Aquella película nos hacía imaginar nuestros recovecos corporales más íntimos como un mundo raro y fronterizo, un territorio de exploración y aventura en un registro más realista que aquellos divertidos dibujos animados de Érase una vez… el cuerpo humano. Con el correr de los años, la tecnología de animación y un conocimiento más veraz de cómo funciona lo infinitamente pequeño nos van acercando a otras visiones de lo que, salvo gracias a la magia del cine, nunca podremos contemplar en vivo y en directo con nuestros propios ojos. Y el resultado sigue siendo hipnotizante. El vídeo que inserto más abajo ya tiene algunos años (2006), pero representa una etapa posterior en el acercamiento a una representación más fiel del mundo celular que, sin embargo, sigue teniendo un cierto componente de idealización fantástica.

El vídeo es el resultado de una colaboración entre BioVisions, un proyecto multimedia de la Universidad de Harvard (EE. UU.), y el estudio de animación científica XVIVO. La película, titulada La vida interior de la célula, arranca con un plano de la corriente sanguínea fluyendo por un capilar. Un leucocito, las células blancas de la sangre encargadas de la respuesta inmunitaria, rueda por la pared del vaso enganchando las proteínas de su superficie a las del endotelio o tapiz vascular como en un diminuto velcro. El vídeo nos muestra cómo las proteínas de la membrana celular del leucocito navegan a bordo de sus balsas de lípidos, hasta que una señal de alarma en forma de signos de inflamación dispara en la célula un minúsculo zafarrancho de combate. Nos sumergimos entonces en el interior del leucocito y viajamos entre la red del citoesqueleto, contemplando cómo se crean y se destruyen los microfilamentos de actina y los microtúbulos de tubulina, los cables tensores que arman el andamiaje de la célula.

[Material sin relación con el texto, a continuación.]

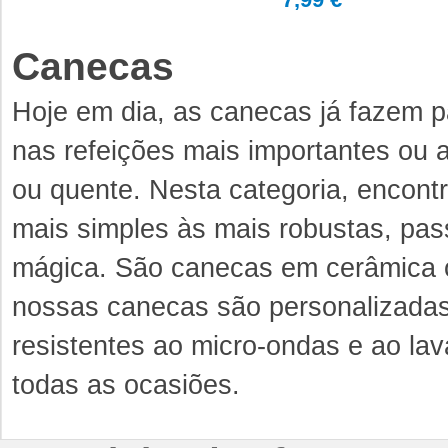
Canecas
Hoje em dia, as canecas já fazem pa
nas refeições mais importantes ou a
ou quente. Nesta categoria, encontr
mais simples às mais robustas, pa
mágica. São canecas em cerâmica ou
nossas canecas são personalizadas 
resistentes ao micro-ondas e ao lava
todas as ocasiões.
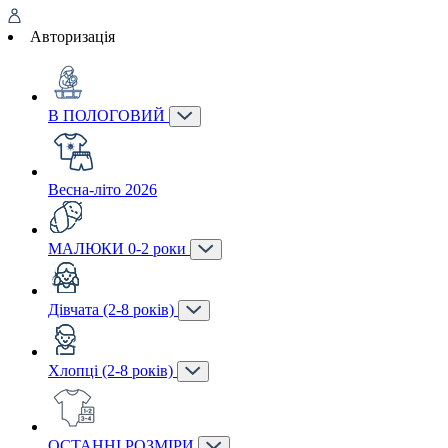
Авторизація
В ПОЛОГОВИЙ
Весна-літо 2026
МАЛЮКИ 0-2 роки
Дівчата (2-8 років)
Хлопці (2-8 років)
ОСТАННІ РОЗМІРИ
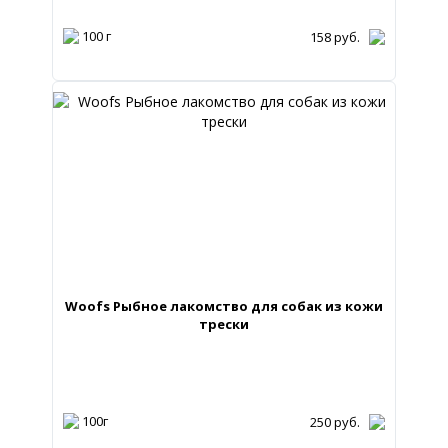
100 г
158
руб.
Woofs Рыбное лакомство для собак из кожи
трески
100г
250
руб.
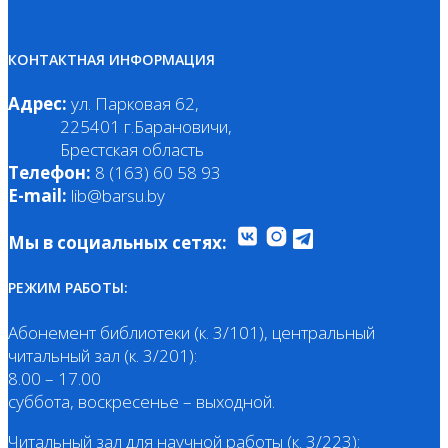
КОНТАКТНАЯ ИНФОРМАЦИЯ
Адрес:
ул. Парковая 62,
225401 г.Барановичи,
Брестская область
Телефон:
8 (163) 60 58 93
E-mail:
lib@barsu.by
Мы в социальных сетях:
РЕЖИМ РАБОТЫ:
Абонемент библиотеки (к. 3/101), центральный
читальный зал (к. 3/201):
8.00 – 17.00
суббота, воскресенье – выходной.
Читальный зал для научной работы (к. 3/223):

De repente, un extraño ser aparece ante nuestros ojos caminando sobre un microtúbulo mientras arrastra una especie de enorme globo. Es la kinesina, la proteína que actúa como bestia de carga celular, transportando vesículas repletas de moléculas que se verterán al exterior para ejecutar la ofensiva. Súbitamente, los poros del núcleo comienzan a disparar serpentinas de ARN mensajero, los emisarios de los genes activados por la respuesta inflamatoria. Las cadenas de ARN se unen a los ribosomas, las factorías encargadas de traducir el código genético para la elaboracion de unas proteínas señalizadoras denominadas quimioquinas. Estas se sintetizan en un complejo de bolsas llamado retículo endoplásmico y se almacenan en vesículas para que la kinesina las acaree hasta la superficie de la célula y las libere al exterior. Como consecuencia de la respuesta, se produce la extravasación: el leucocito se fija a la pared del vaso y comienza a aplanarse hasta que logra escurrirse entre las células del capilar para emigrar hacia el tejido donde se requieren sus servicios defensivos.